▶ [READING PASSAGE]:
+ + +
/jojodiff

Primary LanguageC++GNU General Public License v3.0GPL-3.0

JojoDiff - diff utility for binary files

Copyright © 2002-2011 Joris Heirbaut This software is hosted by: http://sourceforge.net

1. Purpose

*JDIFF * is a program that outputs the differences between two
(binary) files.
*JPTCH* can then be used to reconstruct the second file from the
first file.
For example:
  o *jdiff* archive0000.tar archive0001.tar archive0001.jdf
  o *jptch* archive0000.tar archive0001.jdf archive0001b.tar
will create a file archive0001b.tar which is identical to
archive0001.tar.

Possible applications include:
  o incremental backups,
  o synchronising files between two computers over a slow network
    (see *JSYNC*).

*JDIFF* tries to find a minimal set of differences between two files
using a heuristic algorithm with constant space and linear time
complexity. This means that accuracy is traded over speed. *JDIFF*
will therefore, in general, not always find the smallest set of
differences, but will try to be fast and will use a fixed amount of
memory.

JDIFF does not compress the generated patchfile. It is recommended
to do so with any compression tool you like. See below for an
example using ZIP.

Download these utilities from the Jojo's Binary Diff Download Page
<http://sourceforge.net/projects/jojodiff/>.


2. Version and history

The current version of this utility is bèta 0.8 dating from
September 2011. The modification history is as follows:
    v0.1 	June 2002 	Insert/delete algorithm.
    v0.2a 	June 2002 	Optimized patch files.
    v0.2b 	July 2002 	Bugfix on code-length of 252.
    v0.2c 	July 2002 	Bugfix on divide-by-zero in verbose mode.
    v0.3a 	July 2002 	Copy/insert algorithm.
    v0.4a 	September 2002 	Select "best" of multiple matches.
    v0.4b 	October 2002 	Optimize matches.
    v0.4c 	January 2003 	Rewrote selection algorithm between
                            multiple matches.
    v0.6 	April 2005 	Support files larger than 2GB.
    v0.7 	November 2009 	Optimizations for files larger than 2GB.
+ + +
▶ [REQUIRED ACTION]:
Change "Optimized" to "Improved" in the part of the JojoDiff page that opens with the words "The current version" and closes with "code-length of 252.", and write that part out again.

▶ [DATA SEGMENT]:
+ + +
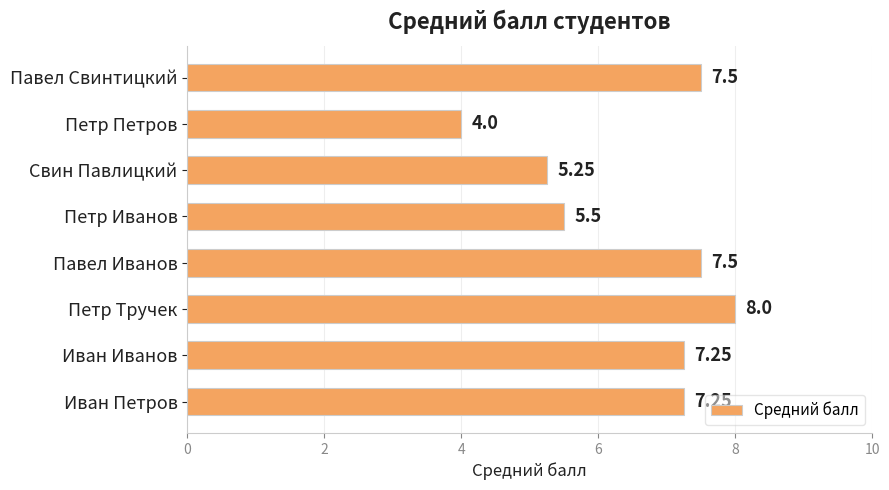

Count the number of data series in this chart.

1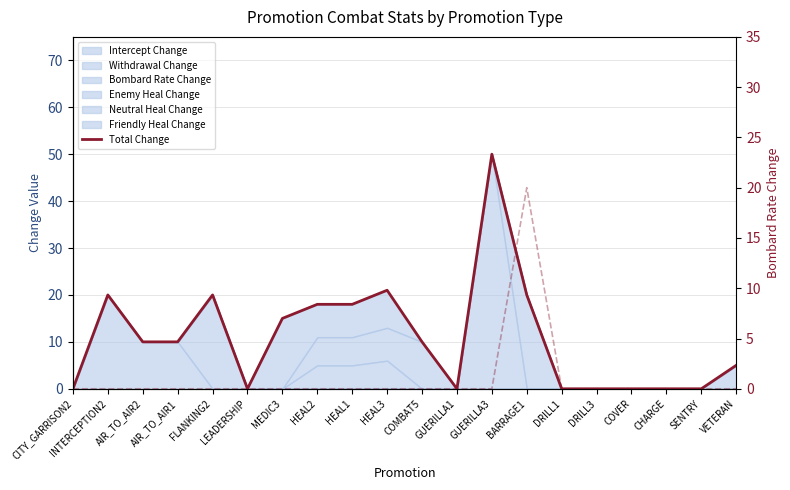

Reading left to right, extract all data points from this chart.

CITY_GARRISON2=0	INTERCEPTION2=20	AIR_TO_AIR2=10	AIR_TO_AIR1=10	FLANKING2=20	LEADERSHIP=0	MEDIC3=15	HEAL2=18	HEAL1=18	HEAL3=21	COMBAT5=10	GUERILLA1=0	GUERILLA3=50	BARRAGE1=20	DRILL1=0	DRILL3=0	COVER=0	CHARGE=0	SENTRY=0	VETERAN=5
+ + +
▶ [OUTPUT FOR THIS TASK]:
The current version of this utility is bèta 0.8 dating from
September 2011. The modification history is as follows:
    v0.1 	June 2002 	Insert/delete algorithm.
    v0.2a 	June 2002 	Improved patch files.
    v0.2b 	July 2002 	Bugfix on code-length of 252.